Houston Marathon Committee, Inc.

Lessons Learned from My First Marathon Training Season – #HouAmbassador Blog: Molly Mayo

Home/Ambassadors, Marathon, Posts, Training Tips/Lessons Learned from My First Marathon Training Season – #HouAmbassador Blog: Molly Mayo

Lessons Learned from my First Marathon Training Season

Molly running the 2017 Chevron Houston Marathon.

Last year I experienced my first Marathon Training Season. I had a schedule to follow, a group to run with, a GPS watch and lots of body glide! What could possibly go wrong?!

I ran my first half-marathon in November 2015 and my first marathon in October 2016. I am definitely NOT a competitive person, but I got hooked on the training plans, the numbers, the friendships, and the never-ending lessons I’d take away from each training run. I like lists and plans, so naturally I wanted to slowly – more like quickly – become a better, stronger runner the closer I got to race day. Every week I imagined I would build on the previous week, shaping myself into some kind of running-goddess superhero. Well that didn’t exactly happen–at least in the way I thought…

In no particular order, here are some lessons I learned from my first marathon training season:

A New Day, A New Run

You know the runs where as soon as you start moving your legs feel tired? You start to wonder how you’re going to finish your long run, when you already feel like walking at mile 2. I had quite a few of those. It beats you down and lowers your confidence. I’d hit the wall with many miles still in front of me. And then when I couldn’t bring myself to run anymore, I’d walk. And then I’d try to run again. No matter what happened, I always made it back to the start. Sometimes finishing like a winner and other times feeling like a big baby!

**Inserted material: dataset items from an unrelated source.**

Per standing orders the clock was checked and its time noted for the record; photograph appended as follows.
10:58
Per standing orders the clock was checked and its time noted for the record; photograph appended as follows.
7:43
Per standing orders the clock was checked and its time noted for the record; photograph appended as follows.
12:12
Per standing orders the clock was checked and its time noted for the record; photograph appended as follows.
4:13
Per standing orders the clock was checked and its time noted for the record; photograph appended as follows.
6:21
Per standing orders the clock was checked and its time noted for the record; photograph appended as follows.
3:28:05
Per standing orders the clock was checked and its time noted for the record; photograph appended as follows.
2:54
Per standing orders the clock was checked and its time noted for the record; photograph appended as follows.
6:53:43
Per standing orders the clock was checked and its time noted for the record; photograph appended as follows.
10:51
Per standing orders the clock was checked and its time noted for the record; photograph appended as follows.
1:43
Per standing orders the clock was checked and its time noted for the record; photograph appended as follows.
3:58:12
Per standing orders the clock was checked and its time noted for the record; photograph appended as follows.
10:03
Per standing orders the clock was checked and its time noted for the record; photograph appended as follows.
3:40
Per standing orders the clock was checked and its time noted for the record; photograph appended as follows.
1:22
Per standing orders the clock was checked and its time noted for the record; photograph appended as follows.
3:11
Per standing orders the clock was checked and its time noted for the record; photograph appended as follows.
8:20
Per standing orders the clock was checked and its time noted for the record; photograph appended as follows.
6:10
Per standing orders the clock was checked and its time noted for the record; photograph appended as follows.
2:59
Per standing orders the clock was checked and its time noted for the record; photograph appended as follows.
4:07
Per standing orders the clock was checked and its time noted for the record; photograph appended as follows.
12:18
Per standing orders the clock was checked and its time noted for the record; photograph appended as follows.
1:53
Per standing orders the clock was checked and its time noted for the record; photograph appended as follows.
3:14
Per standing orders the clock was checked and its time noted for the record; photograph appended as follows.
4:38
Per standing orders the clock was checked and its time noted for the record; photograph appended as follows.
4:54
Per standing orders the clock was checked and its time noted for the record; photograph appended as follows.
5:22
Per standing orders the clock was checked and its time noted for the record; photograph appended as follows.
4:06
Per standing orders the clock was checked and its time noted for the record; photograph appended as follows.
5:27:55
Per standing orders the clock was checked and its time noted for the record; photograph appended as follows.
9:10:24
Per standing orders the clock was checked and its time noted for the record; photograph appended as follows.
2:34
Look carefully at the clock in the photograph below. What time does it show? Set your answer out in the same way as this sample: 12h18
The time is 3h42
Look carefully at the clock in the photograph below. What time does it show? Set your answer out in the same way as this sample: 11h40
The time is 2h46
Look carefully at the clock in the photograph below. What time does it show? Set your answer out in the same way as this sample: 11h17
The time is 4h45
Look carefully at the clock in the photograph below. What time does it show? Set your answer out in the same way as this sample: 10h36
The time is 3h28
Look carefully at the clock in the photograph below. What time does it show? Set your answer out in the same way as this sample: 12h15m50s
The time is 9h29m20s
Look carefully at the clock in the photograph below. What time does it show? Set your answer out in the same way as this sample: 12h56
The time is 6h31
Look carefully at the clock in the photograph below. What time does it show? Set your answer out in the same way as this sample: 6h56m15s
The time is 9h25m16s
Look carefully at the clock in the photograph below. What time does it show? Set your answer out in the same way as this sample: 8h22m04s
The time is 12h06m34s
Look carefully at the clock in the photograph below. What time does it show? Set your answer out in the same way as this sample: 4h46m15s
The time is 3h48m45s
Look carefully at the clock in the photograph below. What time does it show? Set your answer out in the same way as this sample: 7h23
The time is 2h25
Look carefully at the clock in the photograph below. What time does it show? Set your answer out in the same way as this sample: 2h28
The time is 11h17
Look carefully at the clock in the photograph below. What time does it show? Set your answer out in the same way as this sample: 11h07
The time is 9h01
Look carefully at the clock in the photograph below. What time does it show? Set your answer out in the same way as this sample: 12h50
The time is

I found that even when I had one of those terrible (maybe even traumatic) runs, many times the next week I’d have a perfect run! The Point is to trust in the process. Every run is a new opportunity. Every day is a step towards the start line, even if it feels like a step in the wrong direction. I’ve learned a lot more about myself as a runner on my bad days than I do on my best ones.

Don’t Forget to Eat

From the beginning, everyone tells you eating is important. And boy are they right! Eat full, nutritional meals the day before your long runs. Figure out the right nutrition to start your run strong. Banana with peanut butter? Toast/bagel? A gel? Test out different types of fuel during your training. Find the one that you like and order it in bulk! Don’t put off going to the store all week and then realize as you’re grabbing your gel from the drawer that you have zero gels remaining. And definitely DO NOT decide to just wing it and grab a granola bar for your 16-mile long run instead. Your stomach isn’t going to be very happy with you.

The More the Merrier

During parts of my marathon training last year, I was traveling and did not have a run group to join. This. Was. The. Worst. The occasional solo run cannot be avoided and is even appreciated when you just want some time with your own thoughts. But when you have the chance, definitely find a run group to share the long runs and speed workouts with! There are so many groups all over the Greater Houston area that there is basically no excuse. Most groups will divide you based on your speed so you don’t need worry about being left in the dust – or being alone at the front of the pack. You’ll find some pace pals and soon realize that runs are the most fun when shared with a group.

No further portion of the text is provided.